Inevitably, because of the way it colonizes all of life, ecstatic capitalism is bound to suffer some kind of backlash, perhaps during the next downturn. A 1999 Fast Company survey showed 91 percent of its respondents believing that it was important to make personal life more of a priority (though 83 percent would chose a $10,000 a year raise over one more hour a day at home). We're beginning to hear stories of career-driven 30-year-olds retiring and doing good works in what the New York Times has dubbed a "young-life crisis."

The most intense resistance comes from women who, despite the promises of careerist feminism, remain reluctant to surrender so many of their personal urges to the promises of ecstatic work. Writing in the Wall Street Journal, Nancy Ann Jeffrey found that many married upper-income women are quitting work and moving back into Friedan's "comfortable concentration camp" of domestic life.

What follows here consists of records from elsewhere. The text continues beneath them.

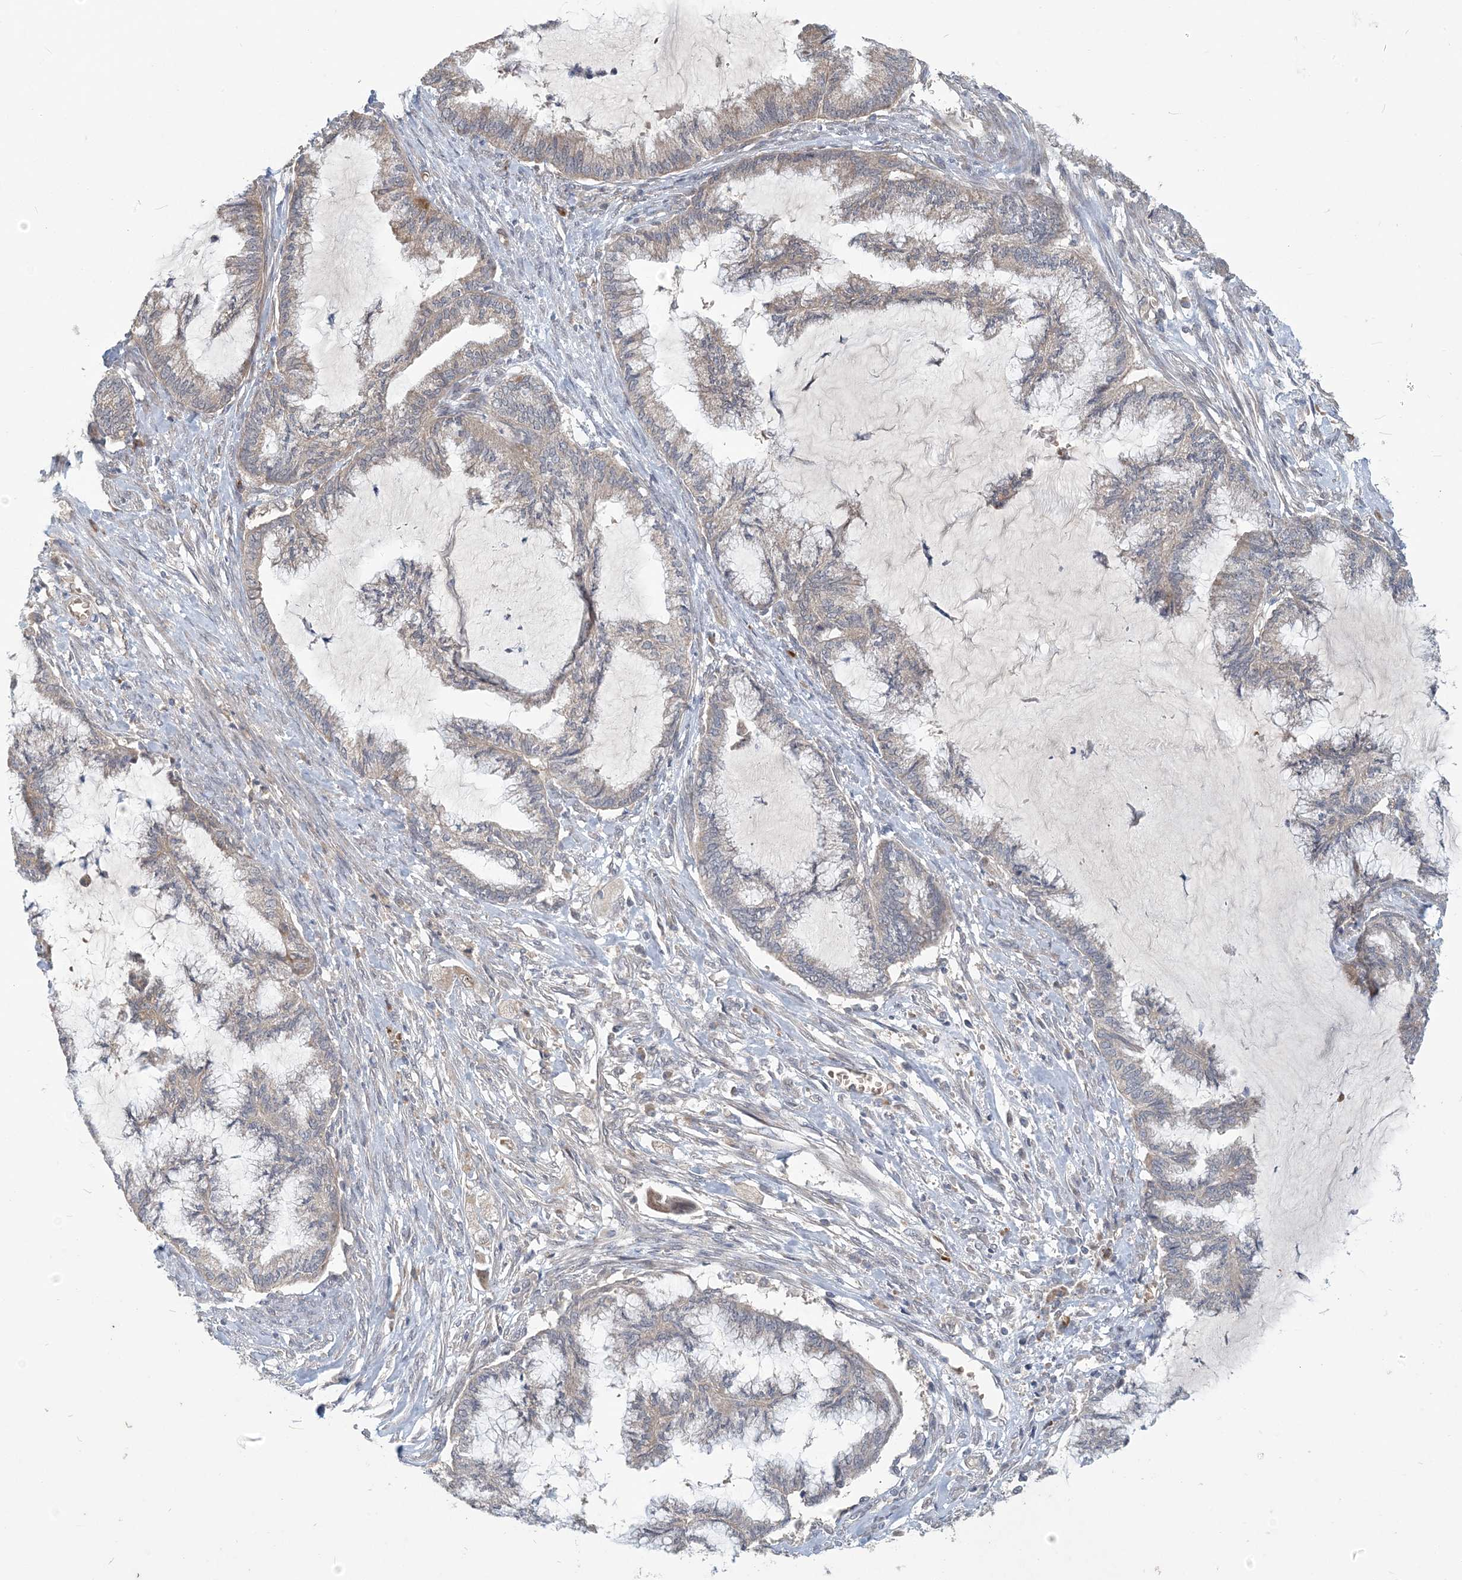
{"staining": {"intensity": "weak", "quantity": "<25%", "location": "cytoplasmic/membranous"}, "tissue": "endometrial cancer", "cell_type": "Tumor cells", "image_type": "cancer", "snomed": [{"axis": "morphology", "description": "Adenocarcinoma, NOS"}, {"axis": "topography", "description": "Endometrium"}], "caption": "Immunohistochemistry (IHC) image of adenocarcinoma (endometrial) stained for a protein (brown), which demonstrates no expression in tumor cells.", "gene": "PUSL1", "patient": {"sex": "female", "age": 86}}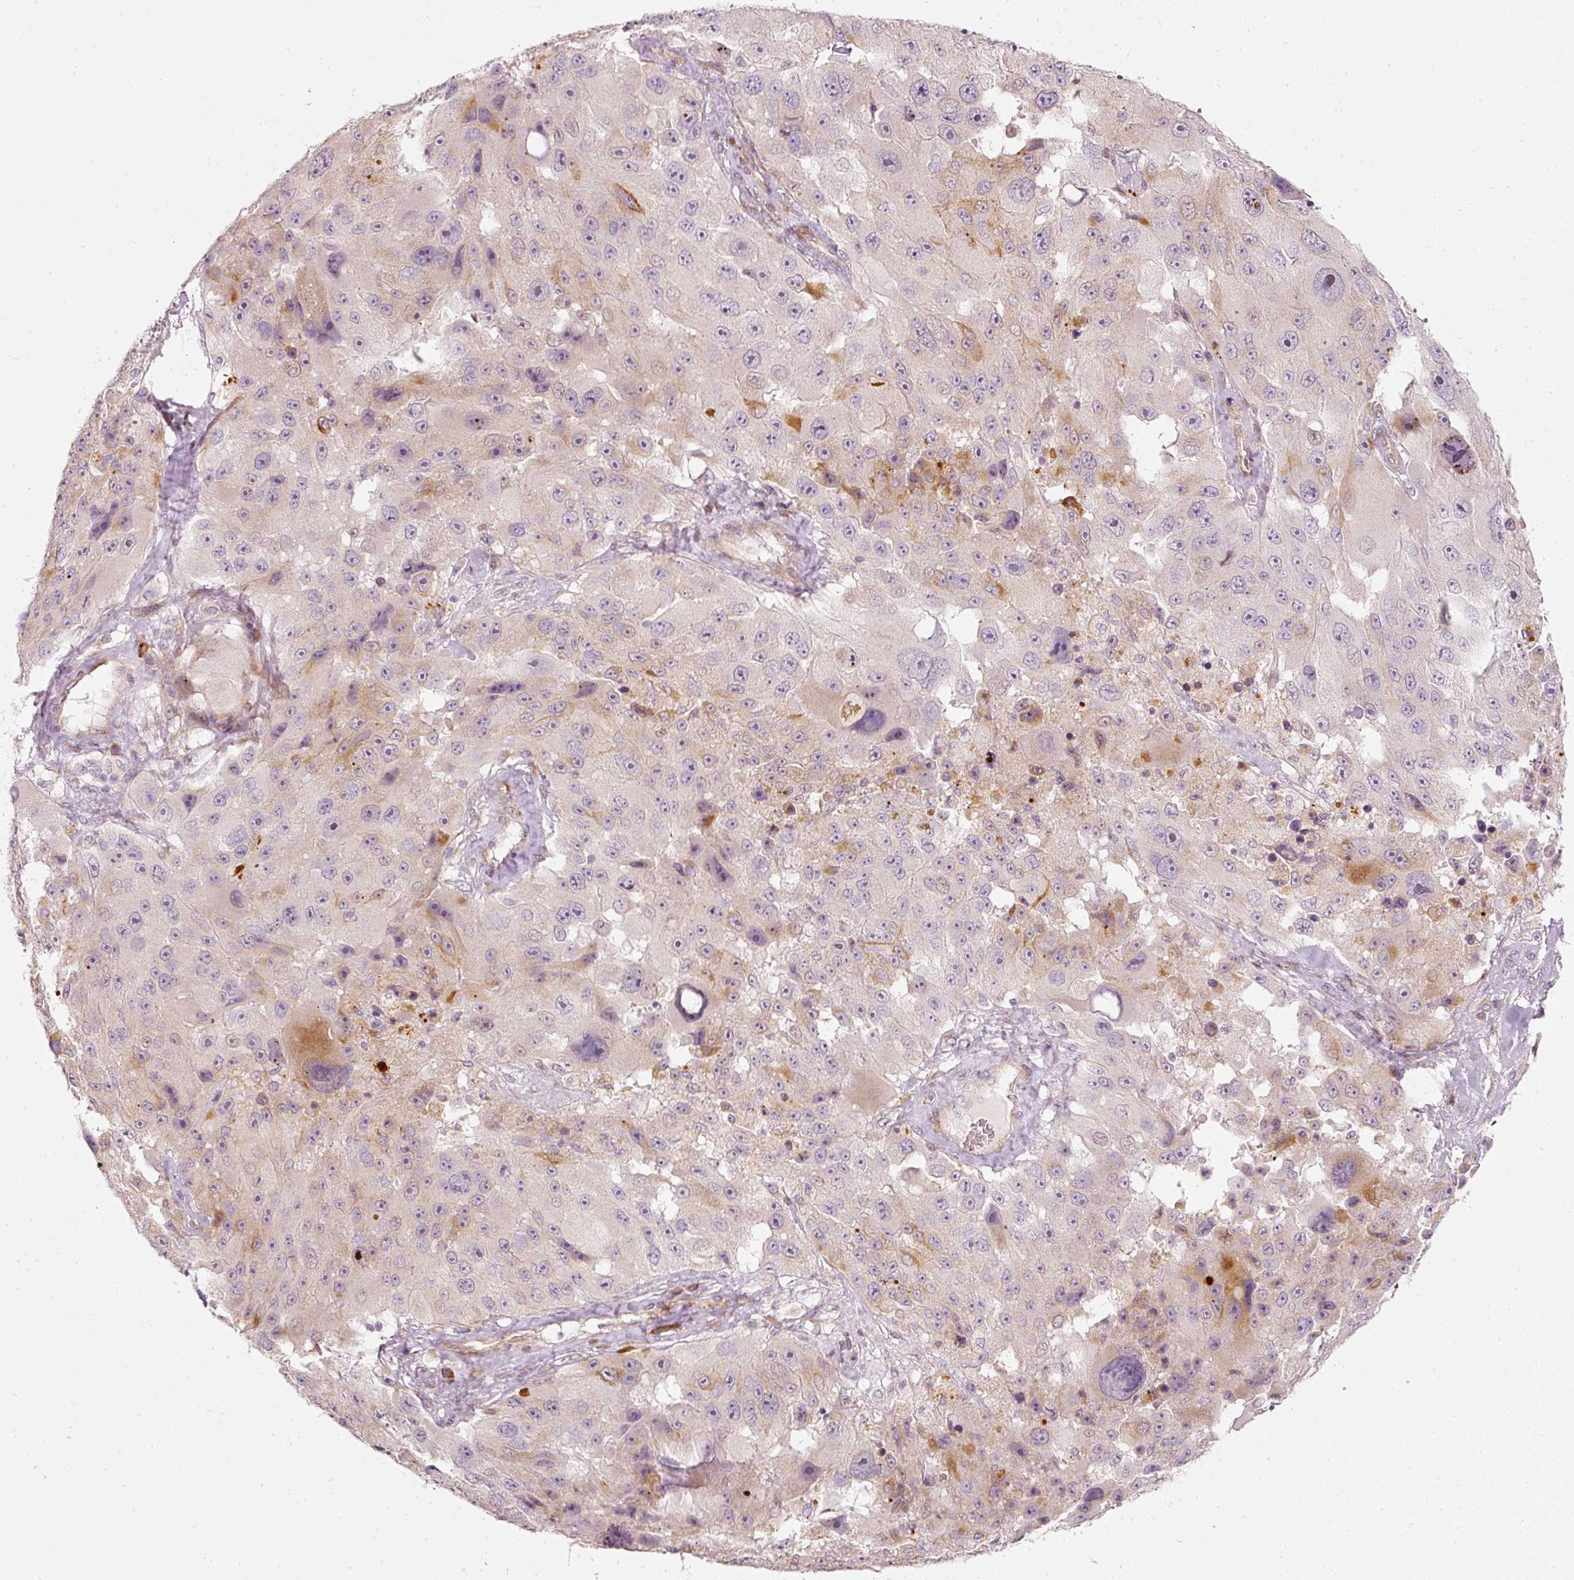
{"staining": {"intensity": "negative", "quantity": "none", "location": "none"}, "tissue": "melanoma", "cell_type": "Tumor cells", "image_type": "cancer", "snomed": [{"axis": "morphology", "description": "Malignant melanoma, Metastatic site"}, {"axis": "topography", "description": "Lymph node"}], "caption": "The photomicrograph shows no significant expression in tumor cells of malignant melanoma (metastatic site).", "gene": "KCNQ1", "patient": {"sex": "male", "age": 62}}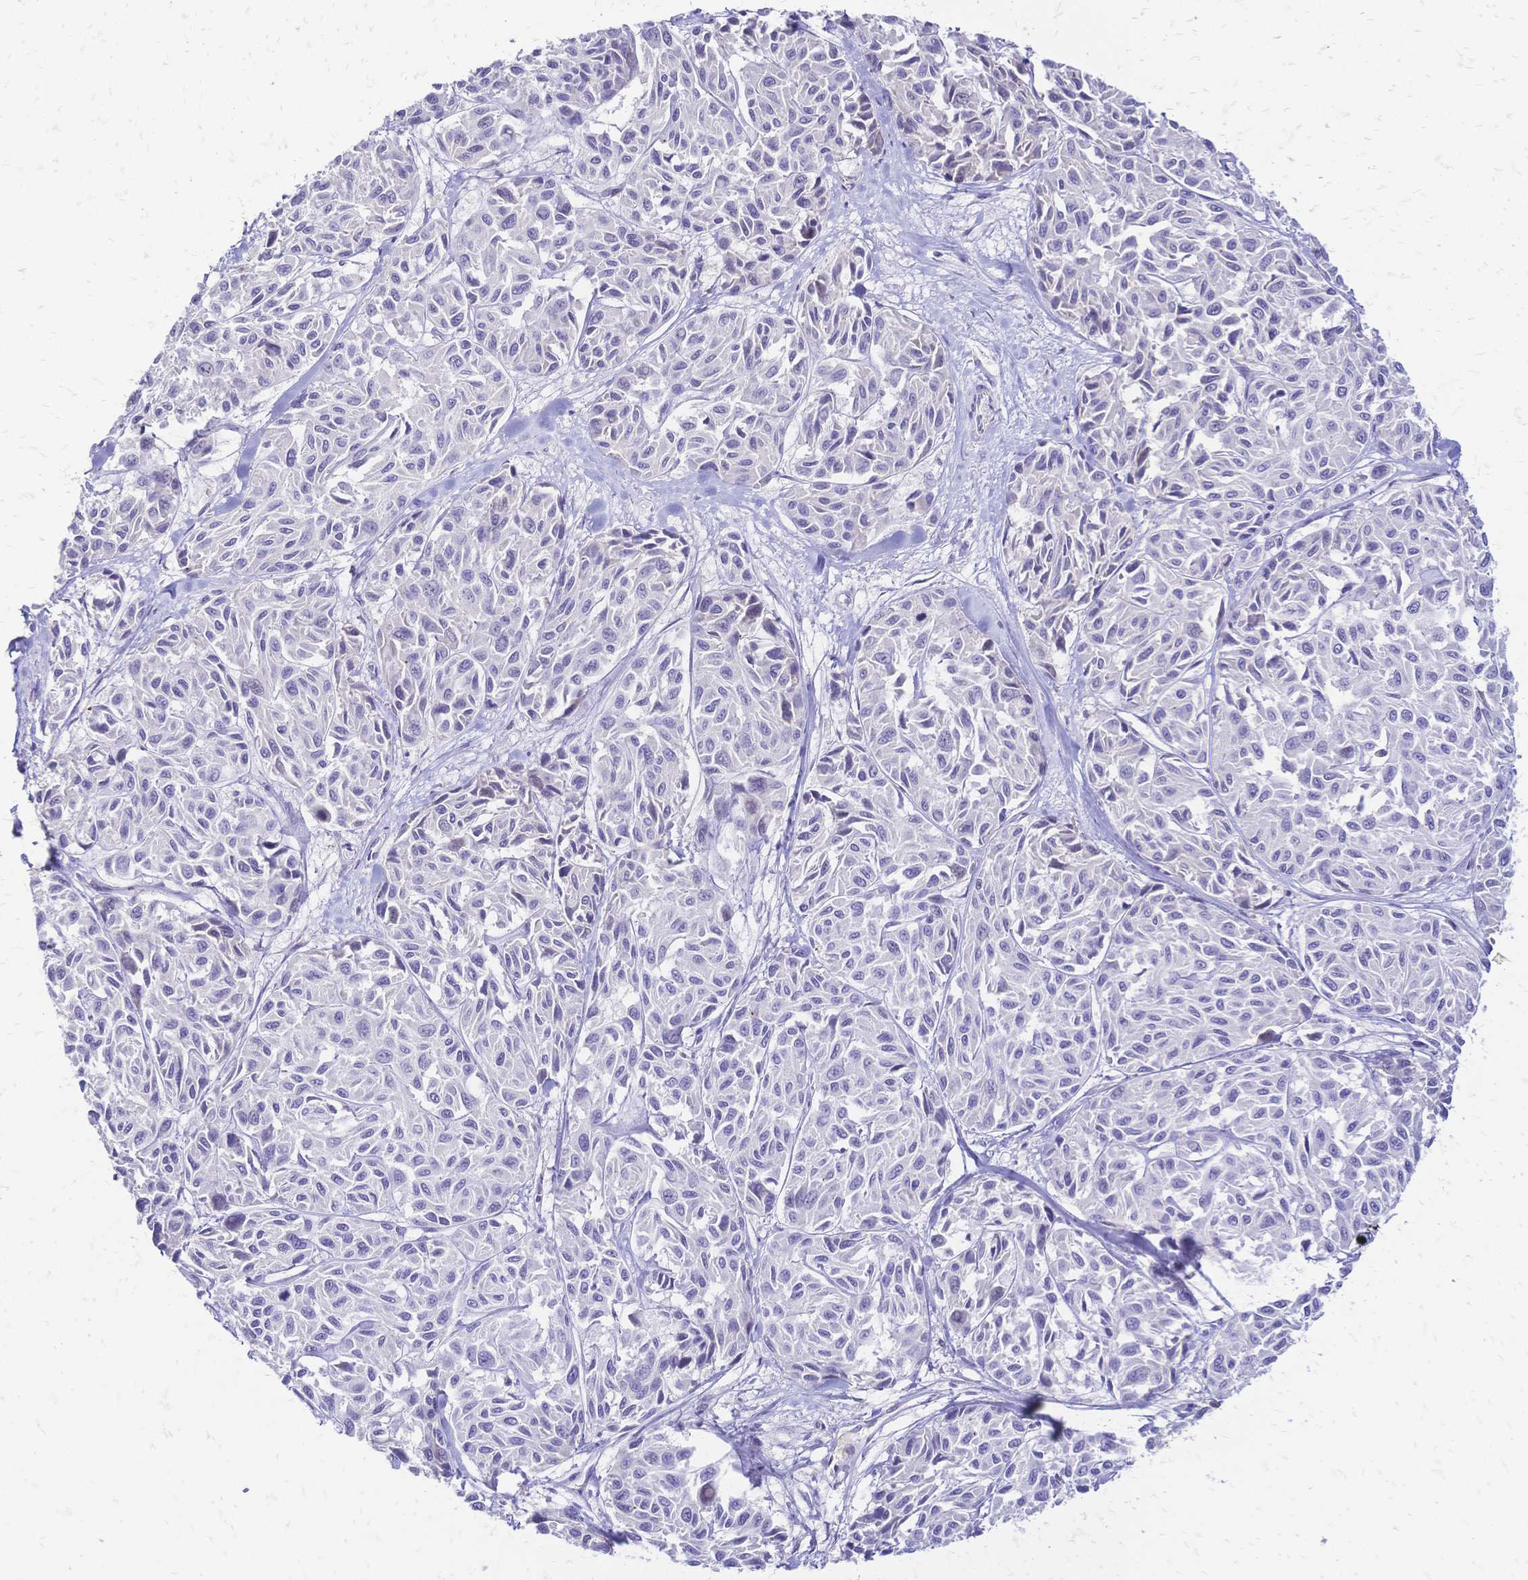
{"staining": {"intensity": "negative", "quantity": "none", "location": "none"}, "tissue": "melanoma", "cell_type": "Tumor cells", "image_type": "cancer", "snomed": [{"axis": "morphology", "description": "Malignant melanoma, NOS"}, {"axis": "topography", "description": "Skin"}], "caption": "DAB (3,3'-diaminobenzidine) immunohistochemical staining of human melanoma shows no significant expression in tumor cells. (Stains: DAB IHC with hematoxylin counter stain, Microscopy: brightfield microscopy at high magnification).", "gene": "IL2RA", "patient": {"sex": "female", "age": 66}}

Though the number of single-income households has remained steady overall, the proportion has "moved up considerably" among those earning $250,000 or more. Younger women too show signs that they are resisting work's greedy grasp. An Arthur Andersen survey found that teen girls say they'd prefer careers in small business and public service in order to maintain independence. Yalie Rodberg quotes one high school senior girl from Towson, Maryland: "It's funny how many girls are saying, 'You know, I just want to be a housewife now.'" Lisa Belkin, a New York Times reporter covering the work-family beat, wrote of how once during a business trip she sang a lullaby to her two young boys from a telephone bank at the Atlanta airport; the women making calls on both sides of her wept. Some human longings, it seems, resist being cubiclized.

Still, like it or not, for the time being ecstatic capitalism—even when it is less than fully ecstatic—is likely to remain powerful. My boyfriend—now my husband—and I have two children about the age we were when we set out in his Ford Falcon on our spiritual quest to San Francisco. Both of them work hours that would have made us think that they are living on a different planet, which in a sense they are. Meanwhile, their younger sister, a seventh-grader who rides her scooter to school and still dreams of her Halloween candy, shows little interest in boys—but she is starting to plan her SAT strategy.